По тому, как её все обгоняли, Лена понимала, что перебарщивает с осторожностью. Асфальт был тёмный, и она потихоньку осмелела и тоже обогнала грузовичок. Её мощно оплыла чёрная леворукая «камрюха», и ей представился её водитель: лет сорока самоуверенный мужичок, умеренно деловой, умеренно народный, умеренно лиходеистый. Умеренные матерки и холёные щёки. Она даже в соревнование вступила с ним, чуть поддала и, почувствовав уверенность, с налёту обошла девчонку на красном «фунтике».
«Камрюху» уже не было видно, как вдруг левый поворот, в который входила Лена, оказался круче, чем выглядел издали. Что она разогналась, выяснилось, когда увидела снежную кашку вдоль загибающейся обочины. Всем телом Лена почувствовала хрупкость полёта по заледенелой дороге и что одно движение рулём — конец. Слитая с машиной, она вынужденно повторила изгиб, и тут её нечеловечески-размашистым рывком бросило на встречку, и также размашисто вернуло обратно. Ей показалась, что она было поймала машину, но её снова неистово рвануло. Это был второй вылет и второй возврат. Пронзённую ужасом её кидало, как камень на верёвке. И уже резче, сильней подножка, и на четвёртом рывке её совсем заломило к дороге и понесло на левую обочину. Там было расширение дороги, площадка, у которой стояла под углом автобусная остановка без крыши, с приваленным гофрированным железом — её, видимо, ремонтировали. Лена вскользячку пропахала передком вдоль железа, снесла боковую стойку остановки и завалилась на бок на снежном пятачке, куда дорожники грейдером сгребали снег. Будто специально пятачок был завален снегом и имел свой подъём, гнездом выступая над откосом. Машина завалилась неестественно мягко и теперь лежала на правом боку. Лена оказалась внизу. Продолжал работать мотор и играла музыка. Трясущейся рукой Лена не сразу нашарила и повернула ключ. Сверху открылась дверь:
— Живые?
— Живые, живые… — ответила Лена и протянула руку.

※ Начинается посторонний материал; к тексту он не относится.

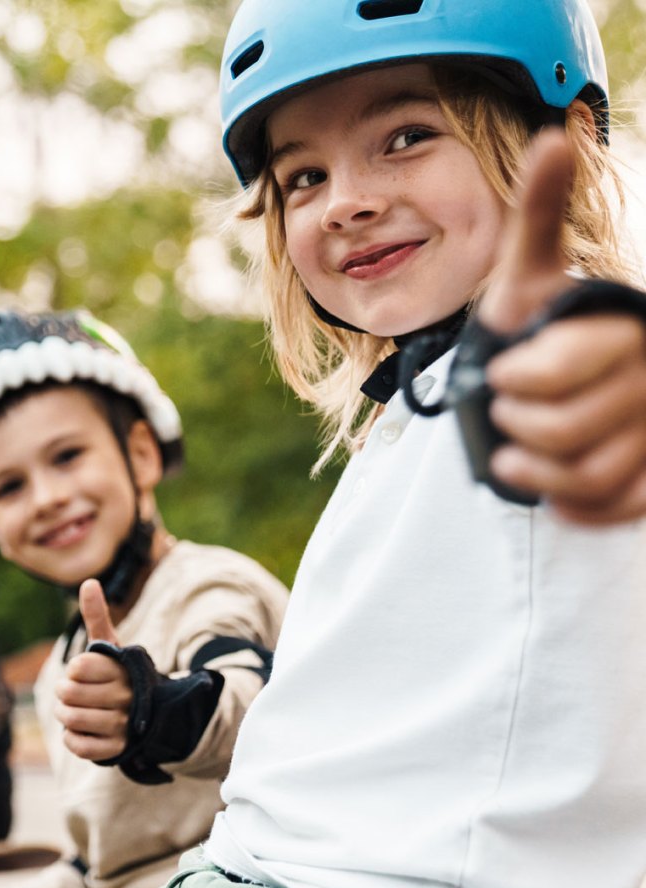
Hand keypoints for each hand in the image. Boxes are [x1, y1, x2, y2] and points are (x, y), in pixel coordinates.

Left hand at [54, 579, 132, 760]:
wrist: (150, 714)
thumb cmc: (119, 674)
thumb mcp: (111, 646)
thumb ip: (96, 616)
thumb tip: (89, 582)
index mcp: (122, 669)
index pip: (79, 666)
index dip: (74, 669)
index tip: (83, 671)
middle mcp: (125, 696)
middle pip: (70, 693)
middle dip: (63, 693)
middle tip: (72, 693)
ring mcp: (122, 725)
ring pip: (72, 719)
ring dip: (65, 715)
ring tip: (73, 710)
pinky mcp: (117, 749)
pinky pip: (79, 746)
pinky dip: (72, 738)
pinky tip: (81, 730)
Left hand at [478, 128, 645, 523]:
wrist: (552, 381)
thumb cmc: (537, 323)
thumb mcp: (529, 271)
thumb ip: (539, 212)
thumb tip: (552, 135)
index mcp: (626, 327)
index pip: (556, 374)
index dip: (513, 382)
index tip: (503, 376)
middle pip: (562, 429)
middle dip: (515, 425)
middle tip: (506, 414)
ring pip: (589, 475)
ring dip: (535, 475)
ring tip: (516, 457)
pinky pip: (618, 509)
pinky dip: (576, 509)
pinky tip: (555, 491)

Напротив остановки стояла кафешка, из которой и выбежал пожилой мужичок. Лена выбралась. Машина лежала на крепком комковатом снегу. Передок был разбит: бампер разлетелся на куски, валялись обломки решётки и номер. Зашла сбоку: точно, смято крыло, и точно, передняя дверь. Задняя непонятно.
Мгновенно остановился чёрный «прадик». Вышли отец с сыном, какие-то стремительно отзывчивые. Парень тут же подобрал номер: «На, убери! Так. Рамка! Давай собирай бампер! — крикнул он чуть ли не весело. — Спаяется! Всё собирай только! Туманка вот. Она денег стоит. Батя, строп давай. Да это место такое… Здесь сколько побились, знак-то стоит поворот, а чо толку, туда надо „сорок“ ставить».
«Так, куда цепляем…» Зацепили Лениного «тэриоса», но «прад» забуксовал. «Да бесполезно. Надо „камаза“ гружёного». Навстречу ехал ярко-рыжий дорожный «камаз» с ножом и посыпалкой. Лена бросилась, замахала рукой. «Камаз» остановился, вылез мужичок, буркнул: «Так-то сообщить надо, это ж дэтэпэ», — мощно и проворно попятил огромный «камаз», зацепил стропу. «Прадовский» парень по-флотски сруководил выбором слабины: «Набей!» — и махнул. «Камаз» мгновенно поставил «тэрика», игрушечно подпрыгнувшего. Лена для порядка крикнула: «Что-то должна?» — а мужик только отмахнулся и уехал.